EXERCISE DESCRIPTION: Return the text of every entry line for line, keeping each character unchanged.

DATASET EXTRACT:
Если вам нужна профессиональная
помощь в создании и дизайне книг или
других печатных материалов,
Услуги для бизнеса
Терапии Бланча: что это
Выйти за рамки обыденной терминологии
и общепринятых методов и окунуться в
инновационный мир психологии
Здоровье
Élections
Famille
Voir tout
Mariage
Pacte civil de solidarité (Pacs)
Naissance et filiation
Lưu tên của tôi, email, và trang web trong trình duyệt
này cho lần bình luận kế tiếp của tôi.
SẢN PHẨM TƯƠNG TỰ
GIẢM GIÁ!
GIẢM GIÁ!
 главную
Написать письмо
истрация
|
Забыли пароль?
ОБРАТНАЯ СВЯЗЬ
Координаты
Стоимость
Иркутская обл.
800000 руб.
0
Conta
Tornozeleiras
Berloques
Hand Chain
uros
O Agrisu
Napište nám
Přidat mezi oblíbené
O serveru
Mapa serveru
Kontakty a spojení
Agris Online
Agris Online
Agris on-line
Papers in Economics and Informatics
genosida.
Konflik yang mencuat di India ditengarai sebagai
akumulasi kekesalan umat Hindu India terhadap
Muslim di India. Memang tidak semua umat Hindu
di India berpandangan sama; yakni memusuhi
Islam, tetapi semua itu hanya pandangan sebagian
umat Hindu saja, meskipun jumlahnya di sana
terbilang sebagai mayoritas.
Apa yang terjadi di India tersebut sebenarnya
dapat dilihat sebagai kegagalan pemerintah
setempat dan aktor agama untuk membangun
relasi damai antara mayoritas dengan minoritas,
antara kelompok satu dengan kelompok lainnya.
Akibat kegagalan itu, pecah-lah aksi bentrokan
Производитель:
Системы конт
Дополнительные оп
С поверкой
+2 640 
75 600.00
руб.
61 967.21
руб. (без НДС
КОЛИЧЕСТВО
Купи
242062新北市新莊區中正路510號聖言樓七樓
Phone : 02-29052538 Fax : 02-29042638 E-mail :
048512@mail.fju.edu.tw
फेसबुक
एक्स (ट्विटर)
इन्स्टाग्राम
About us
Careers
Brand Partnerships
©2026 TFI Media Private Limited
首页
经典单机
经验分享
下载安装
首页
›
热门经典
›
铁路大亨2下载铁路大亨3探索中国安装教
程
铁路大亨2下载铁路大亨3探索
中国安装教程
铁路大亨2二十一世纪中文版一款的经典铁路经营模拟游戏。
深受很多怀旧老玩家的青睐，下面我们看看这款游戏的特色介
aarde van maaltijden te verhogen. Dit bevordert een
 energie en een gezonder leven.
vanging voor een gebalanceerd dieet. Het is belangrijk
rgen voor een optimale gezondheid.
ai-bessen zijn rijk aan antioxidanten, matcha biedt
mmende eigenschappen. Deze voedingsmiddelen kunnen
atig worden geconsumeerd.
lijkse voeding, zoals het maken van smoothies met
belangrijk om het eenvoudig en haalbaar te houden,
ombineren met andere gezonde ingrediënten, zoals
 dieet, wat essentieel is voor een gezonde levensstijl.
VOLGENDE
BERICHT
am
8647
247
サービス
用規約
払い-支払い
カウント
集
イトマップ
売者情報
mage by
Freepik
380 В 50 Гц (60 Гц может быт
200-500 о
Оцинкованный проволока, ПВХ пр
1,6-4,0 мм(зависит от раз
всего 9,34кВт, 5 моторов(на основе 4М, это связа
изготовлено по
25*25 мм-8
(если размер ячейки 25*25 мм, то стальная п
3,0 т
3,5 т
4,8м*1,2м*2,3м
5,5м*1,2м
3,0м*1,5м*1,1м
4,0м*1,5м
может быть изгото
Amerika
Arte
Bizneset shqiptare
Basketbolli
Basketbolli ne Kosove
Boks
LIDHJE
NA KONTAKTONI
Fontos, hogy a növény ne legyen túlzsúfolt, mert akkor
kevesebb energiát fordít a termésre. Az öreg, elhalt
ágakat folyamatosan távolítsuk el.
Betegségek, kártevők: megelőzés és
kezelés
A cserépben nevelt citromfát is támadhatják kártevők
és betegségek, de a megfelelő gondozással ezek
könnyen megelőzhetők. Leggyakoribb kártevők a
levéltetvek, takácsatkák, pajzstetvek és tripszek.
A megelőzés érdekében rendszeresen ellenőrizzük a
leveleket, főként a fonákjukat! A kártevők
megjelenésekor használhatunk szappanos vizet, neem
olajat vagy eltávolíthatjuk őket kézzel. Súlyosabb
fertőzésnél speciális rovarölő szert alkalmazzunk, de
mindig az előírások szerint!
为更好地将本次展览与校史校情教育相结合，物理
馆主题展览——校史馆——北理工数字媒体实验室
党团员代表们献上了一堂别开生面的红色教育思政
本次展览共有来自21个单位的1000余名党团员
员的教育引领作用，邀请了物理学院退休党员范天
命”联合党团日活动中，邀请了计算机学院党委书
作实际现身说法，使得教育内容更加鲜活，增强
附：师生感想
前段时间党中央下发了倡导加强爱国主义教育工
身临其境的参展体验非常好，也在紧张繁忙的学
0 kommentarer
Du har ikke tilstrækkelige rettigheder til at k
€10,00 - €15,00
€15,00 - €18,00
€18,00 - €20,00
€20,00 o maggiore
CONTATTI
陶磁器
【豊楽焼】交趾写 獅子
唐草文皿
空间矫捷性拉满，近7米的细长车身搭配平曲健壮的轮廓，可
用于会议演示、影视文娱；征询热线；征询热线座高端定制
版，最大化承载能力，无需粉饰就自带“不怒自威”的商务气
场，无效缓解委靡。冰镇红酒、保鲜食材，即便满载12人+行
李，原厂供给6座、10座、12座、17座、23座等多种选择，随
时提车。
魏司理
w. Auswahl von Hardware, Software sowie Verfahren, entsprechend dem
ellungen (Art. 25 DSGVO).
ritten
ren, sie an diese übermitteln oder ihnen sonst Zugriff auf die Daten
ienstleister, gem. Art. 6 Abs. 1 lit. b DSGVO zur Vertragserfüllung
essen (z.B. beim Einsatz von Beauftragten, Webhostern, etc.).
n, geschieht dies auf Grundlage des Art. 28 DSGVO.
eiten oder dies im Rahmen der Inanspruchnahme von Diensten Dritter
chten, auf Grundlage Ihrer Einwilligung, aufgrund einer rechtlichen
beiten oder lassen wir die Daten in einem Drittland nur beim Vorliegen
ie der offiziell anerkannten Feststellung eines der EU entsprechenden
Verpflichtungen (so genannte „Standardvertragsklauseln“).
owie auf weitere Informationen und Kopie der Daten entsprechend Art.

WRITTEN ANSWER:
Если вам нужна профессиональная
помощь в создании и дизайне книг или
других печатных материалов,
Услуги для бизнеса
Терапии Бланча: что это
Выйти за рамки обыденной терминологии
и общепринятых методов и окунуться в
инновационный мир психологии
Здоровье
Élections
Famille
Voir tout
Mariage
Pacte civil de solidarité (Pacs)
Naissance et filiation
Lưu tên của tôi, email, và trang web trong trình duyệt
này cho lần bình luận kế tiếp của tôi.
SẢN PHẨM TƯƠNG TỰ
GIẢM GIÁ!
GIẢM GIÁ!
 главную
Написать письмо
истрация
|
Забыли пароль?
ОБРАТНАЯ СВЯЗЬ
Координаты
Стоимость
Иркутская обл.
800000 руб.
0
Conta
Tornozeleiras
Berloques
Hand Chain
uros
O Agrisu
Napište nám
Přidat mezi oblíbené
O serveru
Mapa serveru
Kontakty a spojení
Agris Online
Agris Online
Agris on-line
Papers in Economics and Informatics
genosida.
Konflik yang mencuat di India ditengarai sebagai
akumulasi kekesalan umat Hindu India terhadap
Muslim di India. Memang tidak semua umat Hindu
di India berpandangan sama; yakni memusuhi
Islam, tetapi semua itu hanya pandangan sebagian
umat Hindu saja, meskipun jumlahnya di sana
terbilang sebagai mayoritas.
Apa yang terjadi di India tersebut sebenarnya
dapat dilihat sebagai kegagalan pemerintah
setempat dan aktor agama untuk membangun
relasi damai antara mayoritas dengan minoritas,
antara kelompok satu dengan kelompok lainnya.
Akibat kegagalan itu, pecah-lah aksi bentrokan
Производитель:
Системы конт
Дополнительные оп
С поверкой
+2 640 
75 600.00
руб.
61 967.21
руб. (без НДС
КОЛИЧЕСТВО
Купи
242062新北市新莊區中正路510號聖言樓七樓
Phone : 02-29052538 Fax : 02-29042638 E-mail :
048512@mail.fju.edu.tw
फेसबुक
एक्स (ट्विटर)
इन्स्टाग्राम
About us
Careers
Brand Partnerships
©2026 TFI Media Private Limited
首页
经典单机
经验分享
下载安装
首页
›
热门经典
›
铁路大亨2下载铁路大亨3探索中国安装教
程
铁路大亨2下载铁路大亨3探索
中国安装教程
铁路大亨2二十一世纪中文版一款的经典铁路经营模拟游戏。
深受很多怀旧老玩家的青睐，下面我们看看这款游戏的特色介
aarde van maaltijden te verhogen. Dit bevordert een
 energie en een gezonder leven.
vanging voor een gebalanceerd dieet. Het is belangrijk
rgen voor een optimale gezondheid.
ai-bessen zijn rijk aan antioxidanten, matcha biedt
mmende eigenschappen. Deze voedingsmiddelen kunnen
atig worden geconsumeerd.
lijkse voeding, zoals het maken van smoothies met
belangrijk om het eenvoudig en haalbaar te houden,
ombineren met andere gezonde ingrediënten, zoals
 dieet, wat essentieel is voor een gezonde levensstijl.
VOLGENDE
BERICHT
am
8647
247
サービス
用規約
払い-支払い
カウント
集
イトマップ
売者情報
mage by
Freepik
380 В 50 Гц (60 Гц может быт
200-500 о
Оцинкованный проволока, ПВХ пр
1,6-4,0 мм(зависит от раз
всего 9,34кВт, 5 моторов(на основе 4М, это связа
изготовлено по
25*25 мм-8
(если размер ячейки 25*25 мм, то стальная п
3,0 т
3,5 т
4,8м*1,2м*2,3м
5,5м*1,2м
3,0м*1,5м*1,1м
4,0м*1,5м
может быть изгото
Amerika
Arte
Bizneset shqiptare
Basketbolli
Basketbolli ne Kosove
Boks
LIDHJE
NA KONTAKTONI
Fontos, hogy a növény ne legyen túlzsúfolt, mert akkor
kevesebb energiát fordít a termésre. Az öreg, elhalt
ágakat folyamatosan távolítsuk el.
Betegségek, kártevők: megelőzés és
kezelés
A cserépben nevelt citromfát is támadhatják kártevők
és betegségek, de a megfelelő gondozással ezek
könnyen megelőzhetők. Leggyakoribb kártevők a
levéltetvek, takácsatkák, pajzstetvek és tripszek.
A megelőzés érdekében rendszeresen ellenőrizzük a
leveleket, főként a fonákjukat! A kártevők
megjelenésekor használhatunk szappanos vizet, neem
olajat vagy eltávolíthatjuk őket kézzel. Súlyosabb
fertőzésnél speciális rovarölő szert alkalmazzunk, de
mindig az előírások szerint!
为更好地将本次展览与校史校情教育相结合，物理
馆主题展览——校史馆——北理工数字媒体实验室
党团员代表们献上了一堂别开生面的红色教育思政
本次展览共有来自21个单位的1000余名党团员
员的教育引领作用，邀请了物理学院退休党员范天
命”联合党团日活动中，邀请了计算机学院党委书
作实际现身说法，使得教育内容更加鲜活，增强
附：师生感想
前段时间党中央下发了倡导加强爱国主义教育工
身临其境的参展体验非常好，也在紧张繁忙的学
0 kommentarer
Du har ikke tilstrækkelige rettigheder til at k
€10,00 - €15,00
€15,00 - €18,00
€18,00 - €20,00
€20,00 o maggiore
CONTATTI
陶磁器
【豊楽焼】交趾写 獅子
唐草文皿
空间矫捷性拉满，近7米的细长车身搭配平曲健壮的轮廓，可
用于会议演示、影视文娱；征询热线；征询热线座高端定制
版，最大化承载能力，无需粉饰就自带“不怒自威”的商务气
场，无效缓解委靡。冰镇红酒、保鲜食材，即便满载12人+行
李，原厂供给6座、10座、12座、17座、23座等多种选择，随
时提车。
魏司理
w. Auswahl von Hardware, Software sowie Verfahren, entsprechend dem
ellungen (Art. 25 DSGVO).
ritten
ren, sie an diese übermitteln oder ihnen sonst Zugriff auf die Daten
ienstleister, gem. Art. 6 Abs. 1 lit. b DSGVO zur Vertragserfüllung
essen (z.B. beim Einsatz von Beauftragten, Webhostern, etc.).
n, geschieht dies auf Grundlage des Art. 28 DSGVO.
eiten oder dies im Rahmen der Inanspruchnahme von Diensten Dritter
chten, auf Grundlage Ihrer Einwilligung, aufgrund einer rechtlichen
beiten oder lassen wir die Daten in einem Drittland nur beim Vorliegen
ie der offiziell anerkannten Feststellung eines der EU entsprechenden
Verpflichtungen (so genannte „Standardvertragsklauseln“).
owie auf weitere Informationen und Kopie der Daten entsprechend Art.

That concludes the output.